# AIM
Rewrite all of the lines below, replacing "distortionguitar" with "overdrivenguitar" wherever it occurs and leaving everything else unchanged.
......
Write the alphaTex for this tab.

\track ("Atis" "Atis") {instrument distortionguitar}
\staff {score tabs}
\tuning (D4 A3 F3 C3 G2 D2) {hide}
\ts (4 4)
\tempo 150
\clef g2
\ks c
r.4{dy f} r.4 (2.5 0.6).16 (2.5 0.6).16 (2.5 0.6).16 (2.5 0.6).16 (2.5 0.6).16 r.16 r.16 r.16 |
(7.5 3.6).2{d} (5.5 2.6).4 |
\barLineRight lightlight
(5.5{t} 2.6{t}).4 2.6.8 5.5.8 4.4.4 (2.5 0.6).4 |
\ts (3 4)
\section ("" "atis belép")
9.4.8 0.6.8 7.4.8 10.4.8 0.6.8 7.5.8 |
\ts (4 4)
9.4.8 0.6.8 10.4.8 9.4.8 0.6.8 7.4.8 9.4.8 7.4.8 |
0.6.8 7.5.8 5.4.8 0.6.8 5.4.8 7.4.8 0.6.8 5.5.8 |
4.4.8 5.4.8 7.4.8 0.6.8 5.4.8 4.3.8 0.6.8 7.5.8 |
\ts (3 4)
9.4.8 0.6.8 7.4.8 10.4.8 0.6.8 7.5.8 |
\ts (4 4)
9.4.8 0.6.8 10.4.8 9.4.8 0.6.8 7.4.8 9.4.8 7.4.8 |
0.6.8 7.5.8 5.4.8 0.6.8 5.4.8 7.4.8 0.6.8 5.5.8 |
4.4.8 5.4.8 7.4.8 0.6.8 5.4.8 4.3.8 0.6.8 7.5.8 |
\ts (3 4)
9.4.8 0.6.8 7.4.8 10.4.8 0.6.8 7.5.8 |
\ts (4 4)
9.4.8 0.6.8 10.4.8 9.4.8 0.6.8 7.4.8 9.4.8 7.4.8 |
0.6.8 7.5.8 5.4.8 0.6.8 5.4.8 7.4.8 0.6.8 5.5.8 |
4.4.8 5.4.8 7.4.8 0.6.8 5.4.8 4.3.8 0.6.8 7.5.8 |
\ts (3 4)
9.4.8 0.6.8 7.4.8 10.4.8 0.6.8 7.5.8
......
# SOLVED EXERCISE
Write the alphaTex for this tab.

\track ("Atis" "Atis") {instrument overdrivenguitar}
\staff {score tabs}
\tuning (D4 A3 F3 C3 G2 D2) {hide}
\ts (4 4)
\tempo 150
\clef g2
\ks c
r.4{dy f} r.4 (2.5 0.6).16 (2.5 0.6).16 (2.5 0.6).16 (2.5 0.6).16 (2.5 0.6).16 r.16 r.16 r.16 |
(7.5 3.6).2{d} (5.5 2.6).4 |
\barLineRight lightlight
(5.5{t} 2.6{t}).4 2.6.8 5.5.8 4.4.4 (2.5 0.6).4 |
\ts (3 4)
\section ("" "atis belép")
9.4.8 0.6.8 7.4.8 10.4.8 0.6.8 7.5.8 |
\ts (4 4)
9.4.8 0.6.8 10.4.8 9.4.8 0.6.8 7.4.8 9.4.8 7.4.8 |
0.6.8 7.5.8 5.4.8 0.6.8 5.4.8 7.4.8 0.6.8 5.5.8 |
4.4.8 5.4.8 7.4.8 0.6.8 5.4.8 4.3.8 0.6.8 7.5.8 |
\ts (3 4)
9.4.8 0.6.8 7.4.8 10.4.8 0.6.8 7.5.8 |
\ts (4 4)
9.4.8 0.6.8 10.4.8 9.4.8 0.6.8 7.4.8 9.4.8 7.4.8 |
0.6.8 7.5.8 5.4.8 0.6.8 5.4.8 7.4.8 0.6.8 5.5.8 |
4.4.8 5.4.8 7.4.8 0.6.8 5.4.8 4.3.8 0.6.8 7.5.8 |
\ts (3 4)
9.4.8 0.6.8 7.4.8 10.4.8 0.6.8 7.5.8 |
\ts (4 4)
9.4.8 0.6.8 10.4.8 9.4.8 0.6.8 7.4.8 9.4.8 7.4.8 |
0.6.8 7.5.8 5.4.8 0.6.8 5.4.8 7.4.8 0.6.8 5.5.8 |
4.4.8 5.4.8 7.4.8 0.6.8 5.4.8 4.3.8 0.6.8 7.5.8 |
\ts (3 4)
9.4.8 0.6.8 7.4.8 10.4.8 0.6.8 7.5.8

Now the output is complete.